**ACTIVITY**
Set down, character for character, everything in the records below from the line holding "[196,605,382,626] boot - coming" down to the line holding "(625, 935) none", and no other line.

**EXCERPTED RECORDS**

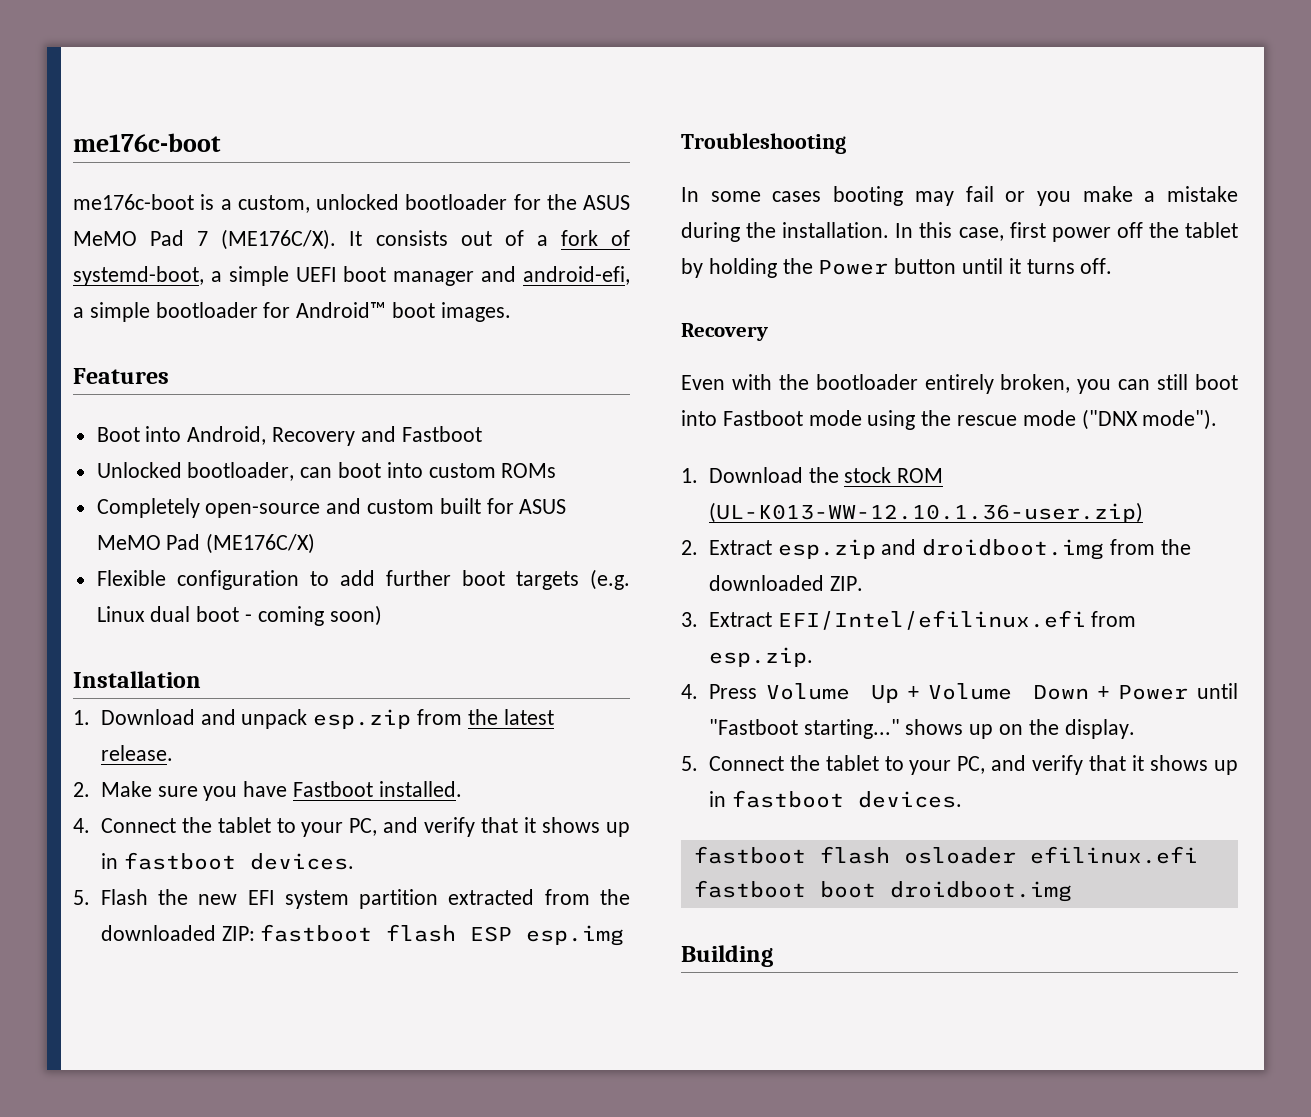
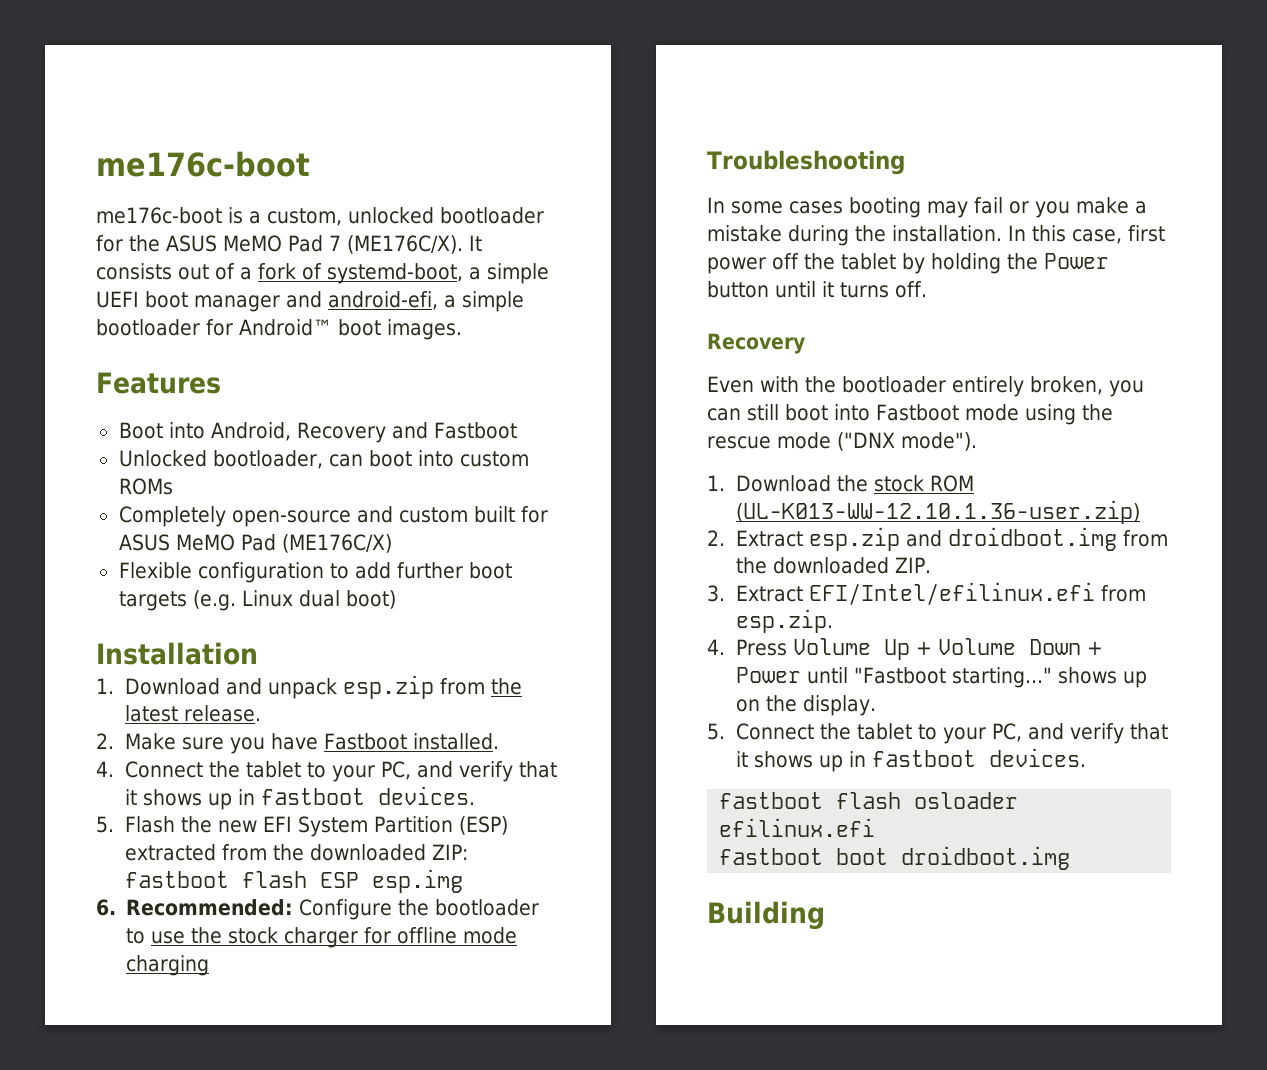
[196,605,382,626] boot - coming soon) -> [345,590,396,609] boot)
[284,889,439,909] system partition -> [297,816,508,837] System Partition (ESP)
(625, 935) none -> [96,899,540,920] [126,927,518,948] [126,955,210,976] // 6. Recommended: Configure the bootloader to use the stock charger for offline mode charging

...

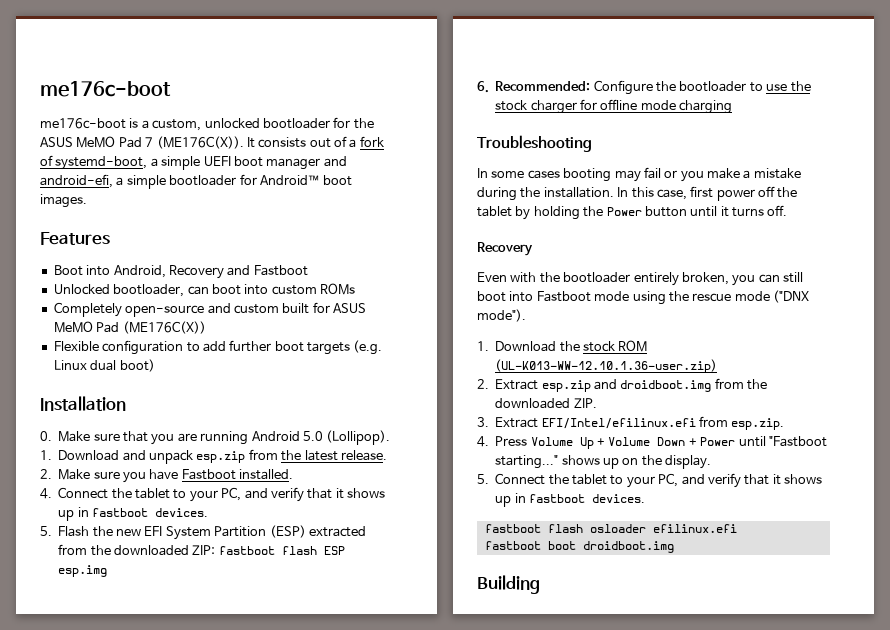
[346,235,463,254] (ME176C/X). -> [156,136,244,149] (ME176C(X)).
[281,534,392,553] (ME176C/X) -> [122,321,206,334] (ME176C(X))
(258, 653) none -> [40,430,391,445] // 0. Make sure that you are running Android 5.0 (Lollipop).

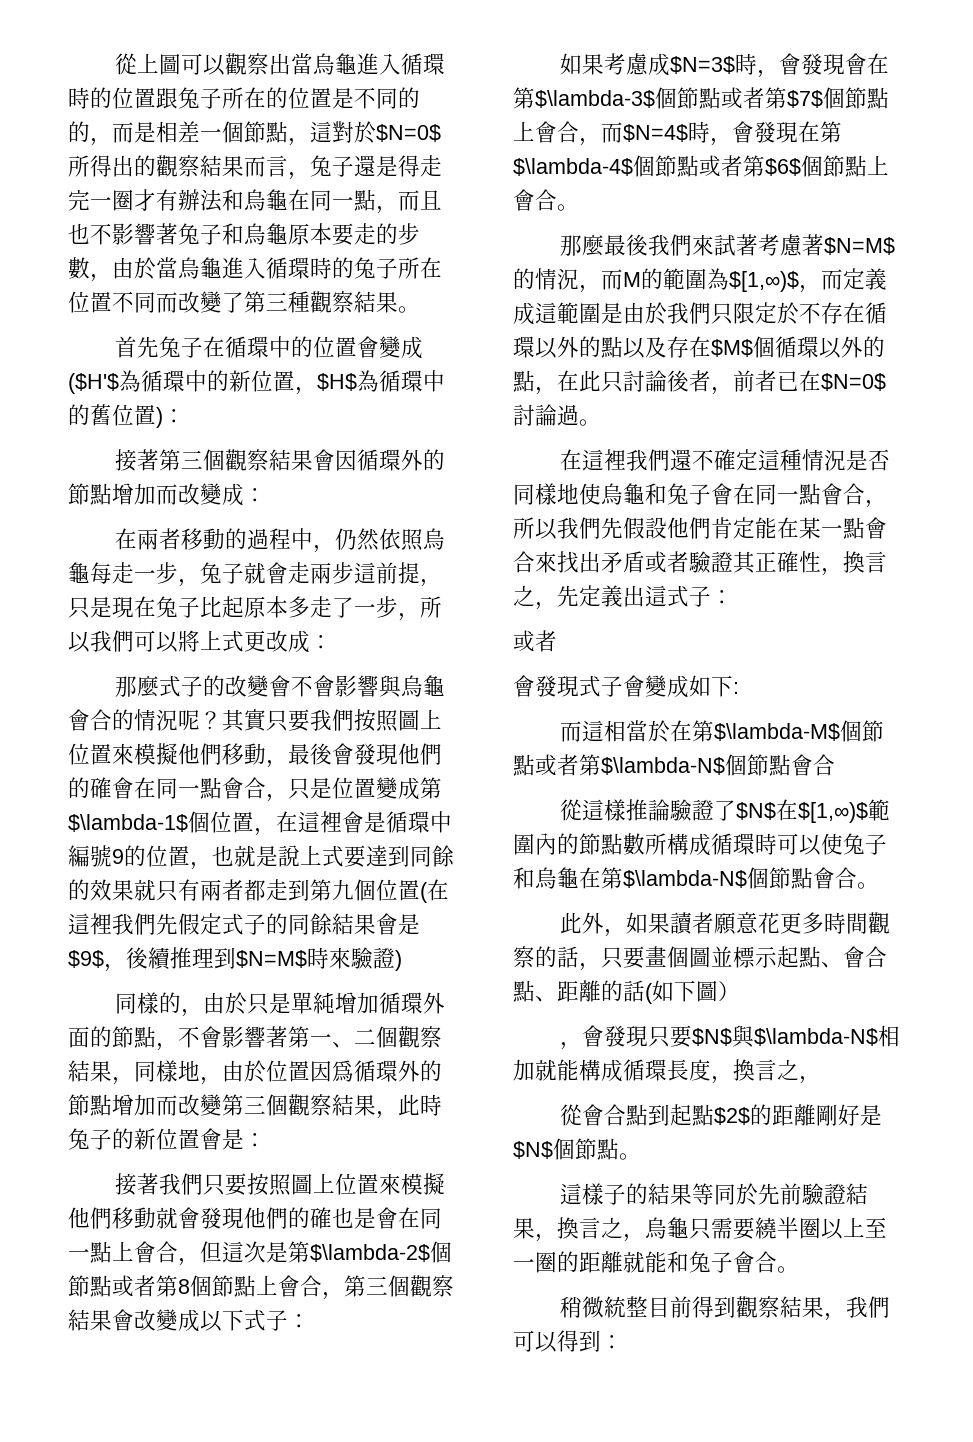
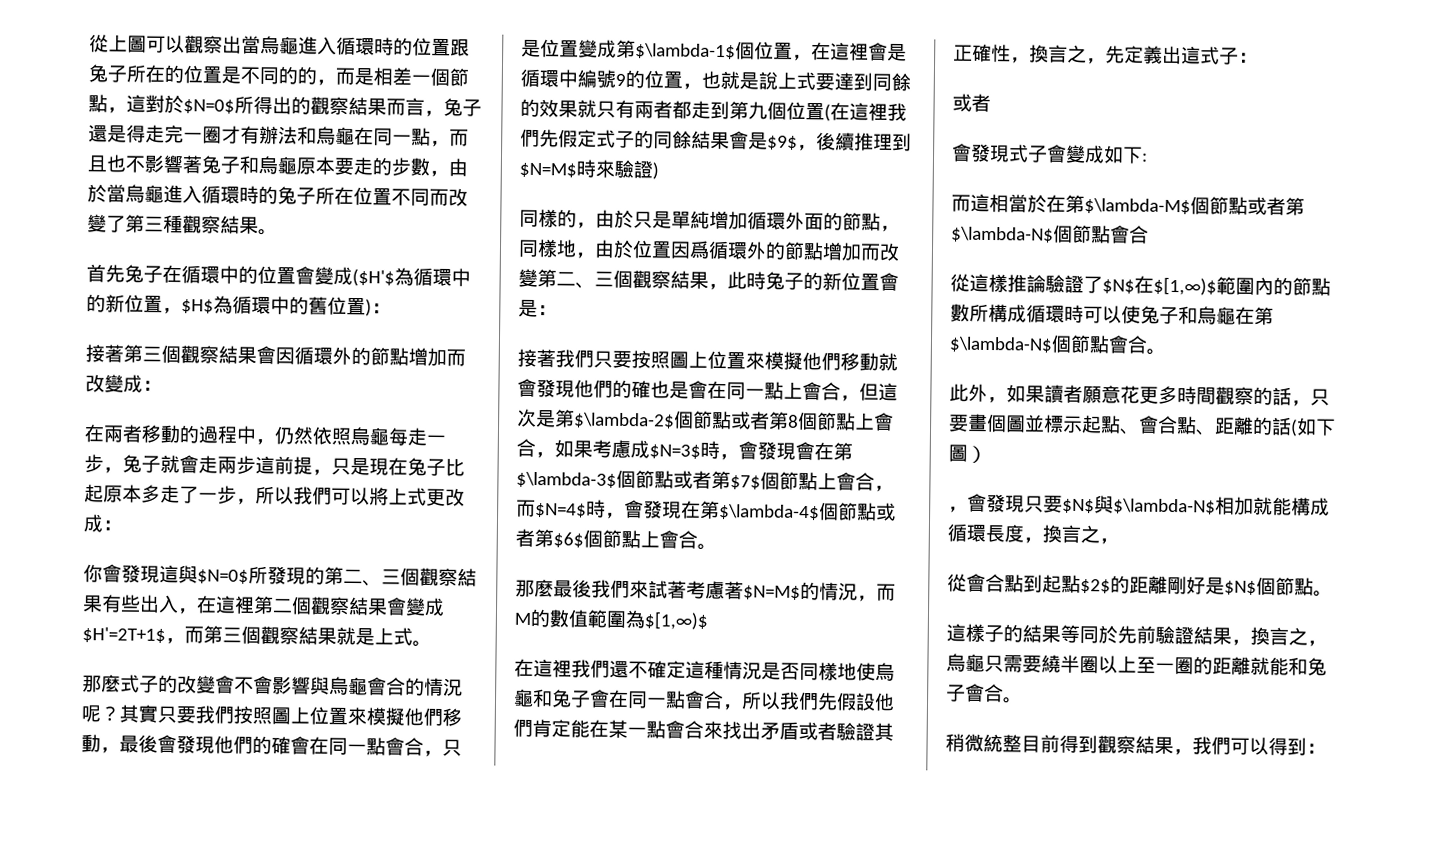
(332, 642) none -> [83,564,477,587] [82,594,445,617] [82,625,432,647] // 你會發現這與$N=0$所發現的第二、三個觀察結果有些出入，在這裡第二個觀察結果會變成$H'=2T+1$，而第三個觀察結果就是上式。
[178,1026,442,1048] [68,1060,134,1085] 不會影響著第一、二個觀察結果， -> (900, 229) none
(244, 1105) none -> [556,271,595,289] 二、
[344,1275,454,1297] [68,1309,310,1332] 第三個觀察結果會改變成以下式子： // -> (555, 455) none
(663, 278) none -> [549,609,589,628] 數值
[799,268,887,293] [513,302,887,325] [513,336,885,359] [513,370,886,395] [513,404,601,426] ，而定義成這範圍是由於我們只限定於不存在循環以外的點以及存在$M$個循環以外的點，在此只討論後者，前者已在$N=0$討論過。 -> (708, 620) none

* * *

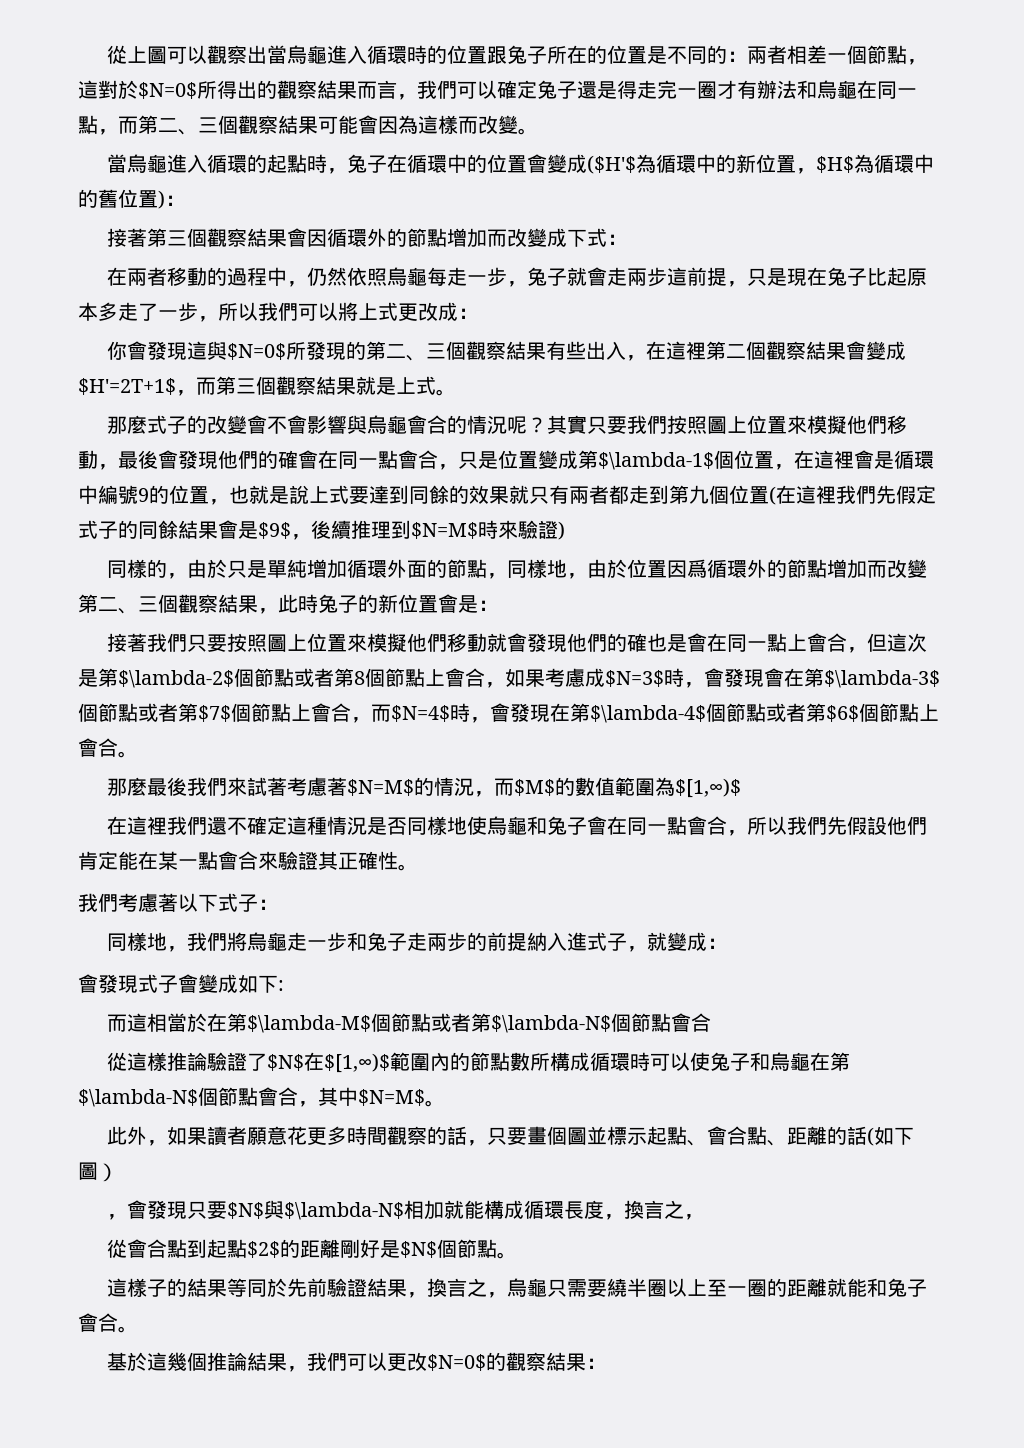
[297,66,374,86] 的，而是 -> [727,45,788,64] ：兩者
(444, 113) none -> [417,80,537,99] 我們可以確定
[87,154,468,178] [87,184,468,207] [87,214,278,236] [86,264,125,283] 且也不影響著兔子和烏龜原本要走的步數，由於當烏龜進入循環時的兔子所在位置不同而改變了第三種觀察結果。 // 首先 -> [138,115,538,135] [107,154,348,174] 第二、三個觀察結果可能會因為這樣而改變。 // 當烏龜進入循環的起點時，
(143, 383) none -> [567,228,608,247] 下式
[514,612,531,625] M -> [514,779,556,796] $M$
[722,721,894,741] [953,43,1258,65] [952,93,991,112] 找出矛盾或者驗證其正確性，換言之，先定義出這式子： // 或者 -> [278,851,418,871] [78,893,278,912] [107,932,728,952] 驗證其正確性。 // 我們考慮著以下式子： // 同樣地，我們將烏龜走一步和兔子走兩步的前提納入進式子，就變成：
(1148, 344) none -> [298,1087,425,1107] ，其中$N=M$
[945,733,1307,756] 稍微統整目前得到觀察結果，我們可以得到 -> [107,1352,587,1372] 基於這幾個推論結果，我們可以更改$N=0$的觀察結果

**RESPONSE TO THE TASK**
[196,605,382,626] boot - coming soon) -> [345,590,396,609] boot)
[284,889,439,909] system partition -> [297,816,508,837] System Partition (ESP)
(625, 935) none -> [96,899,540,920] [126,927,518,948] [126,955,210,976] // 6. Recommended: Configure the bootloader to use the stock charger for offline mode charging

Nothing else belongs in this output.